L’AQUILA. Un malore improvviso mentre si trovava all’interno della sua abitazione, in via Salaria Antica Est, a Pile. La chiamata dell’ambulanza, il tentativo dei medici di soccorrerlo e, purtroppo,...

L’AQUILA. Un malore improvviso mentre si trovava all’interno della sua abitazione, in via Salaria Antica Est, a Pile. La chiamata dell’ambulanza, il tentativo dei medici di soccorrerlo e, purtroppo, l’esito fatale.
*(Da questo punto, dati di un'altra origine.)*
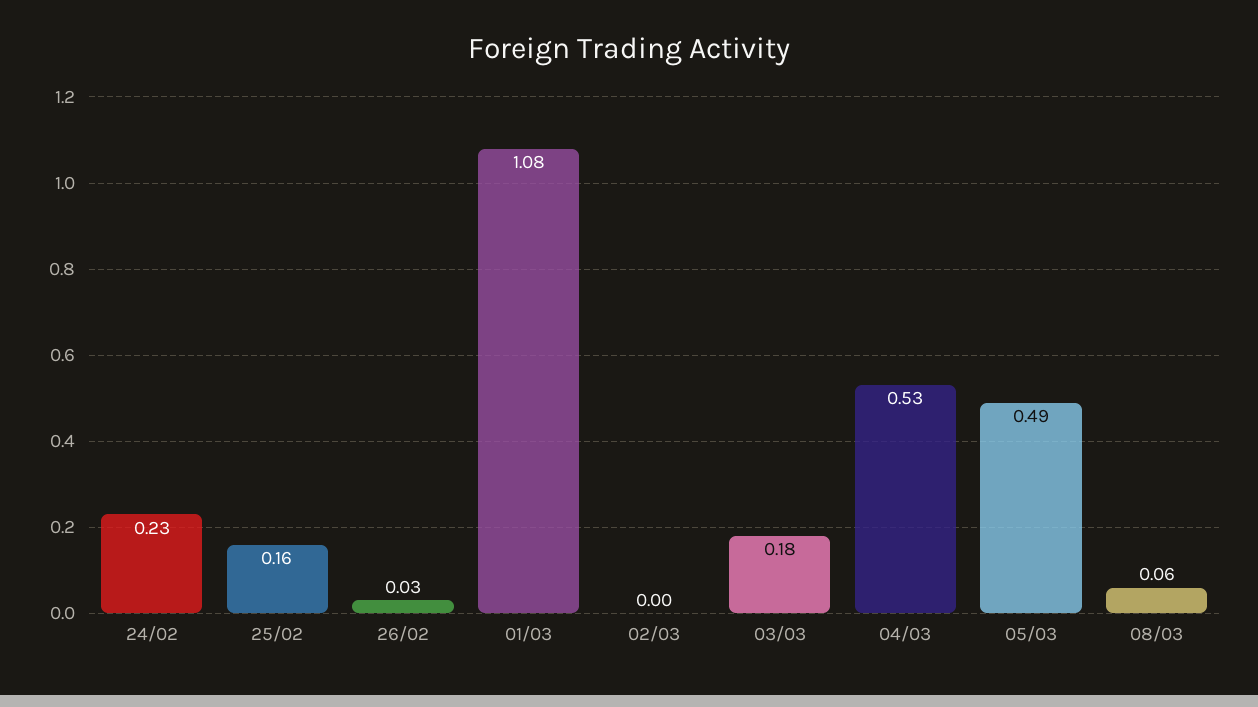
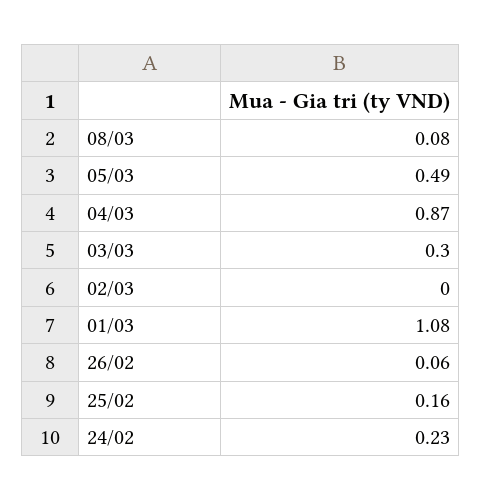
  {
    "24/02": 0.23,
    "25/02": 0.16,
-   "26/02": 0.03,
+   "26/02": 0.06,
    "01/03": 1.08,
    "02/03": 0,
-   "03/03": 0.18,
+   "03/03": 0.3,
-   "04/03": 0.53,
+   "04/03": 0.87,
    "05/03": 0.49,
-   "08/03": 0.06
+   "08/03": 0.08
  }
Si è spento così, all’età di 40 anni, Luciano Filippi. Ad accorgersi del malore è stato un familiare, che ha allertato immediatamente i soccorsi. L’uomo, che in questo periodo era impegnato nello studio (stava lavorando a una pubblicazione scientifica), aveva perduto molti anni fa la mamma, scomparsa prematuramente, e, successivamente, il padre. A lui è toccata la stessa sorte dei genitori, stroncati da malori in seguito a problemi cardiaci. Negli ultimi tempi aveva confidato ad alcuni familiari di accusare qualche malessere, tra i quali un frequente mal di testa, tuttavia attribuito essenzialmente alla sua attività di studio e di ricerca, sulla quale era molto concentrato.
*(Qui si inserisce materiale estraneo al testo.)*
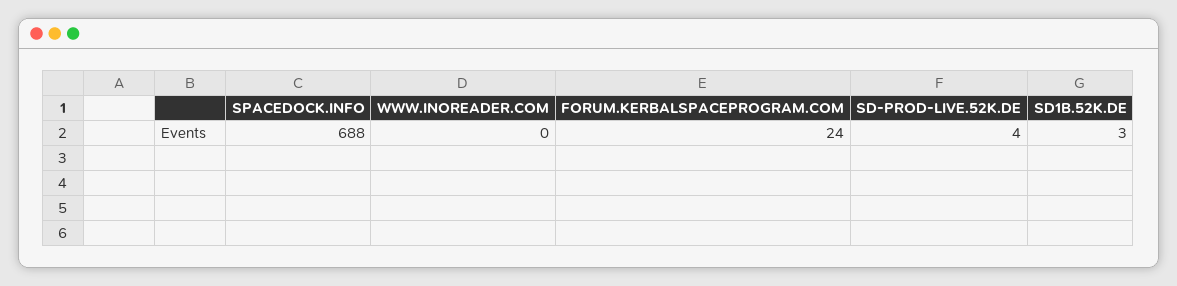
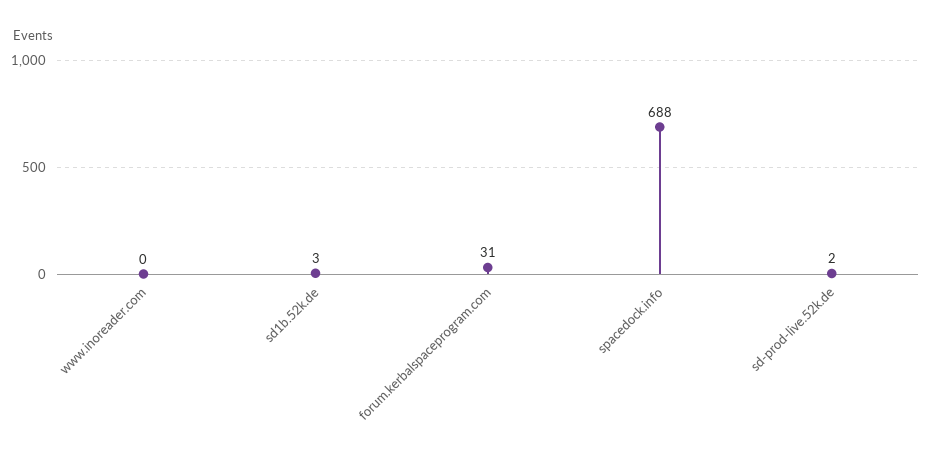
  {
    "SPACEDOCK.INFO": 688,
    "WWW.INOREADER.COM": 0,
-   "FORUM.KERBALSPACEPROGRAM.COM": 24,
+   "FORUM.KERBALSPACEPROGRAM.COM": 31,
-   "SD-PROD-LIVE.52K.DE": 4,
+   "SD-PROD-LIVE.52K.DE": 2,
    "SD1B.52K.DE": 3
  }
La notizia della sua improvvisa scomparsa ha suscitato profonda commozione sia a Pile, dove il giovane viveva, sia a Navelli, paese d’origine della madre. E proprio nel paese dello zafferano saranno celebrati i funerali, che si terranno questo pomeriggio alle 15 nella chiesa della Madonna del Rosario. In tanti si stringeranno al dolore dei familiari e degli amici, che lo ricordano come una persona mite, sempre disponibile nei confronti del prossimo. Suo zio Carmine Bevilacqua è un ex vigile urbano molto conosciuto.
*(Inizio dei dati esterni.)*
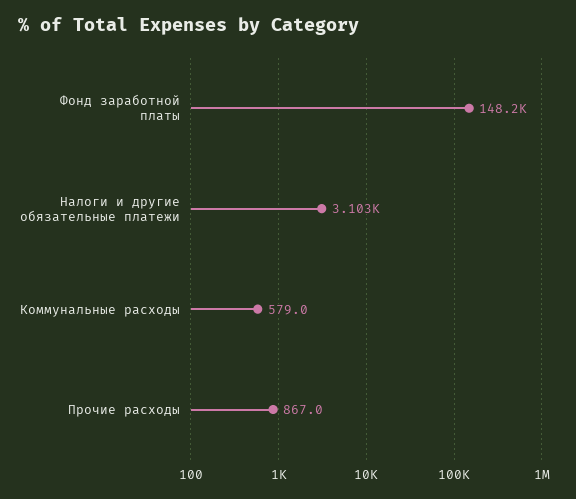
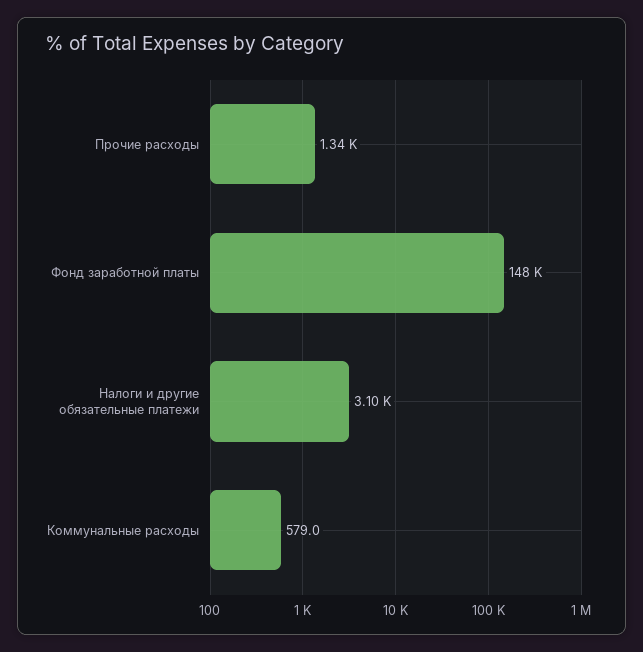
  {
    "Фонд заработной платы": 148200,
    "Налоги и другие обязательные платежи": 3103,
    "Коммунальные расходы": 579,
-   "Прочие расходы": 867
+   "Прочие расходы": 1340
  }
Il sindaco di Navelli Paolo Federico ha espresso ai congiunti, a nome suo personale e della sua comunità, il cordoglio per la scomparsa improvvisa. Per un singolare disegno del destino, Filippi sarà tumulato nel cimitero di Navelli, dove riposano i suoi genitori, proprio accanto al padre, nell’unico loculo che si è reso disponibile al momento. Alla famiglia le condoglianze del Centro.(e.n.)